I know this was lengthy, but I can't stress enough that while it may be tempting to just rush out and buy a hedgehog because they are new and exotic (and freaking adorable); don't do it. Spend some time and do the research, get a home/cage set up ahead of time. Buy an adequate method of heating your hog. Buy from a registered breeder who can walk you through the process and help you if you have questions. While I have had an extreme amount of luck (and three times as much patience), you may not. Each hedgehog is an individual and it is possible to get nice hedgies from pet stores and grumpy ones from breeders.

What you can control is buying from someone who can tell you your hedgehog's lineage, being well informed, and being sure that a hedgehog is the right pet for you for the next 4-8 years, not just this week.

Edit: I realize some people's only option is a pet store. I'm not saying "shame on you." I'm just sharing my experience so that if someone does have the choice of going to a breeder, maybe they will choose that instead of rushing into a pet store hog.


----------



## Amy (Feb 11, 2009)

I thought it would be good to add Ana's story (with her permission of course) about Eva. 
As it stands right now, Eva has gained about 100g and is being carefully watched in case she does go into labor.
****
| What is asked |
Rewrite the hedgehog post starting with "What you can" and going on through "just this week.", swapping "lineage" for "ancestry". The listing that comes next has nothing to do with the hedgehog post.

| Supplied information |
****
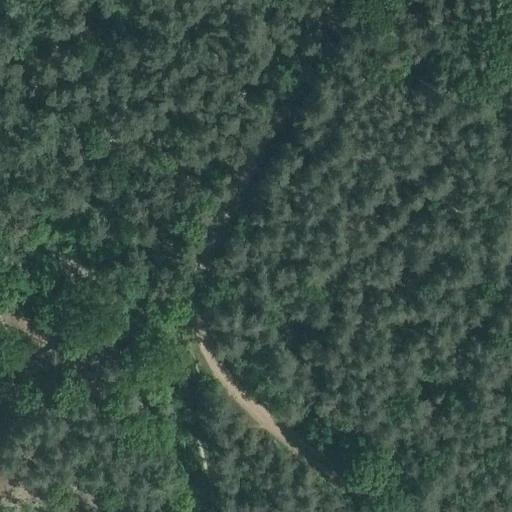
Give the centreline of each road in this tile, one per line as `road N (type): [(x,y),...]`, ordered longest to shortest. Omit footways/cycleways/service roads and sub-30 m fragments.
road 1 (track): [(335,0),(168,322)]
road 2 (track): [(342,488),(179,354)]
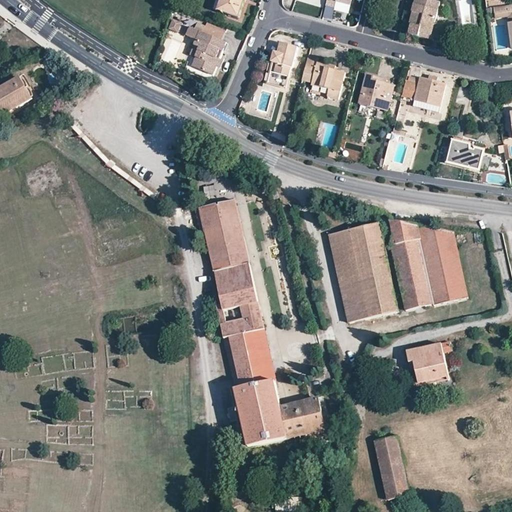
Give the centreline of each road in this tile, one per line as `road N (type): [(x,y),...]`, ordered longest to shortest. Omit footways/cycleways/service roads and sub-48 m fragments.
****
| Full answer |
What you can control is buying from someone who can tell you your hedgehog's ancestry, being well informed, and being sure that a hedgehog is the right pet for you for the next 4-8 years, not just this week.